質問主意書

第212回国会(臨時会)

答弁書

内閣参質二一二第一四〇号
  令和五年十二月二十六日
内閣総理大臣 岸田 文雄


       参議院議長 尾辻 秀久 殿

参議院議員牧山ひろえ君提出財政法、財政民主主義等の財政原則に基づいた予算編成を求めることに関する質問に対し、別紙答弁書を送付する。



   参議院議員牧山ひろえ君提出財政法、財政民主主義等の財政原則に基づいた予算編成を求めることに関する質問に対する答弁書

一について

 御指摘の「基金の改革」の具体的に意味するところが必ずしも明らかではないが、基金事業については、令和五年度補正予算を編成する以前から、行政事業レビューの枠組みの下で、厳格な点検に不断に取り組んでおり、同補正予算においても、その取組を反映している。

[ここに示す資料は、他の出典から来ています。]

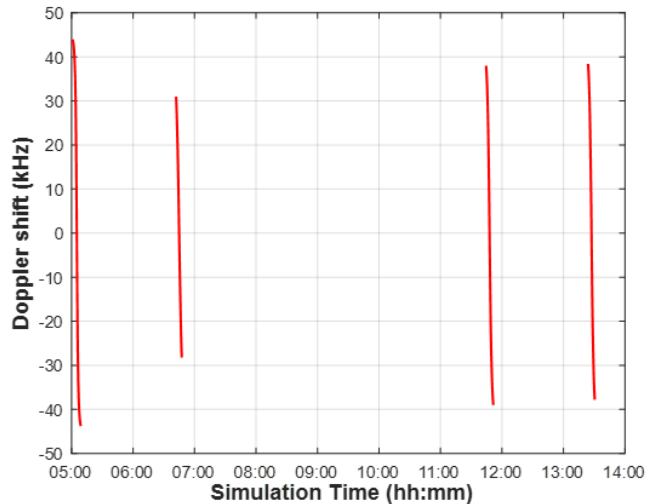
Figure 8. Doppler shift between the reference position (latitude 36.35080 ◦ N, longitude 127.30122 ◦ E) and a satellite receiver over a simulation time based on the actual satellite orbit data on 22 February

 なお、御指摘の「令和五年十一月に実施された行政事業レビュー」における指摘に基づき、デジタル行財政改革会議及び行政改革推進会議において検討を行い、「基金の点検・見直しの横断的な方針」(令和五年十二月二十日行政改革推進会議決定)を決定したところである。

二について

 御指摘の「財政規律回復の道筋を示すべき」の具体的に意味するところが必ずしも明らかではないが、令和五年度補正予算における予備費の使途変更については、令和五年十一月十七日の衆議院内閣委員会において、前田財務省主計局次長が「新型コロナウイルス感染症及び原油価格・物価高騰対策予備費の使途につきまして、新型コロナウイルス感染症の五類への移行あるいは足下の本予備費の使用状況などを踏まえまして、重点化、明確化を図ることとしたいと考えてございます。具体的には、令和五年度当初予算に計上いたしましたコロナ、物価予備費につきまして、コロナ禍から平時への移行等を受けまして、本予備費の目的からコロナ対策を外し、重点化、そして、物価高に賃金上昇が追いつかない中で、物価と賃金の好循環に向けました足下の賃上げ促進の環境整備のために必要な経費につきまして、予期せぬ不足が生じた場合にも物価高騰対策として機動的に対応できることを明確化することとしてございます。この使途の重点化、明確化でございますけれども、これも来週国会に御提出する予定でございます令和五年度補正予算案におきまして、これは予算総則の補正を予定をしてございますことから、これは妥当なものであろうと考えてございます。なお、当然のことながら、この予算総則の補正を含めまして、補正予算案につきましては、今後国会で御審議をいただく、御審議をお願いするということになってございます。」と答弁しているとおりであり、同補正予算について国会の議決を経たところであるため、御指摘のように「財政民主主義の趣旨を没却する」ものではないと考えている。

 いずれにせよ、予備費については、御指摘の「令和四年度決算検査報告」において示された所見も踏まえ、憲法及び財政法(昭和二十二年法律第三十四号)の規定に従って、今後とも適正な使用等に努めてまいりたい。

三について

 補正予算については、財政法第二十九条において、「法律上又は契約上国の義務に属する経費の不足を補うほか、予算作成後に生じた事由に基づき特に緊要となつた経費の支出(当該年度において国庫内の移換えにとどまるものを含む。)又は債務の負担を行なうため必要な予算の追加を行なう場合」及び「予算作成後に生じた事由に基づいて、予算に追加以外の変更を加える場合」に限って「補正予算を作成し、これを国会に提出することができる」とされている。御指摘の「令和二年度以降」の補正予算については、いずれも同条の要件を満たすものであると考えており、令和五年度補正予算についても、足下で消費と投資が力強さに欠ける状況にあること等を踏まえて、令和五年十一月二日に「デフレ完全脱却のための総合経済対策」を閣議決定した上で、同対策に従って速やかに実行すべき施策等に必要な予算を計上したものである。今後とも、同法の規定に従って、適切に対応してまいりたい。